_Task details_:
Please name the module that the code change below now imports build_context_and_subject from.

_Passage provided_:
Handle empty scopes and always send the WWW-Authenticate header, as per spec

Fixes #1045

endpoints/v2/v2auth.py

@@ -9,7 +9,7 @@ from cachetools import lru_cache
 from app import app
 from data import model
 from auth.auth import process_auth
-from auth.jwt_auth import build_context_and_subject
+from auth.registry_jwt_auth import build_context_and_subject
 from auth.auth_context import get_authenticated_user, get_validated_token, get_validated_oauth_token
 from auth.permissions import (ModifyRepositoryPermission, ReadRepositoryPermission,
                               CreateRepositoryPermission)
@@ -49,7 +49,7 @@ def generate_registry_jwt():
   audience_param = request.args.get('service')
   logger.debug('Request audience: %s', audience_param)
 
-  scope_param = request.args.get('scope')

_Dataset records_:
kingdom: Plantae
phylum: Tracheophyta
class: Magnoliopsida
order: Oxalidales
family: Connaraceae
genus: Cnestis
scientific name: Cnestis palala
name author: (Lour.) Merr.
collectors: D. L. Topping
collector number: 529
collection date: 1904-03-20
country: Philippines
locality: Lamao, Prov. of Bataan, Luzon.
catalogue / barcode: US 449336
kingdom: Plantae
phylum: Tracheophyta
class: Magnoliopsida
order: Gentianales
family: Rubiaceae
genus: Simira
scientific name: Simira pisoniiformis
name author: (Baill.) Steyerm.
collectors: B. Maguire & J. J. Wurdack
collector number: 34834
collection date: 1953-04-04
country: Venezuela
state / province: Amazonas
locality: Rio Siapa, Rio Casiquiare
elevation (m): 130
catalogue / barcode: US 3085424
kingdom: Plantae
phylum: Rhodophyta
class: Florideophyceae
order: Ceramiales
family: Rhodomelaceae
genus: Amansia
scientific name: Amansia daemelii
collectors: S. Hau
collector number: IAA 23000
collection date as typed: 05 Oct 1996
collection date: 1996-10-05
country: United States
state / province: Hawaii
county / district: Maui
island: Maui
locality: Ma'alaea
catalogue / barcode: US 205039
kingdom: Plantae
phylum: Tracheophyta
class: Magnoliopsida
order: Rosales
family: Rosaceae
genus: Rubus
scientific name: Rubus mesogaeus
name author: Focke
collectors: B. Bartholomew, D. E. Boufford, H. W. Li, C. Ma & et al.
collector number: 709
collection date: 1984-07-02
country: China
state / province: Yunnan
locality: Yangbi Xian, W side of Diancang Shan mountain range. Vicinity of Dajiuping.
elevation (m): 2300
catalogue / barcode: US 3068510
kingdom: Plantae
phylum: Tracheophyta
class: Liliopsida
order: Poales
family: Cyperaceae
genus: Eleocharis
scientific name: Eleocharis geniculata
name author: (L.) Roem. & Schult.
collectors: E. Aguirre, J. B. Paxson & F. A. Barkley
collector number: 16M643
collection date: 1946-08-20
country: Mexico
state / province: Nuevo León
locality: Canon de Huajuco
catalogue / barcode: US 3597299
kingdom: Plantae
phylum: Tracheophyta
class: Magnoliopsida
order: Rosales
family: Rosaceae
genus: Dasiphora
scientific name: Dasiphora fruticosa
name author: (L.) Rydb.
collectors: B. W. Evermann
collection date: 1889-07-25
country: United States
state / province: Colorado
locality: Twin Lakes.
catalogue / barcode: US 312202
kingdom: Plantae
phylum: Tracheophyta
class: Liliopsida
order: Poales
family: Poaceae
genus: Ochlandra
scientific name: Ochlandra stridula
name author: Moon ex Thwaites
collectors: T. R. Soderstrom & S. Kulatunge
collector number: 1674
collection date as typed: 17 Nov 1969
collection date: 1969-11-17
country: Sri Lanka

_Task answer_:
auth.registry_jwt_auth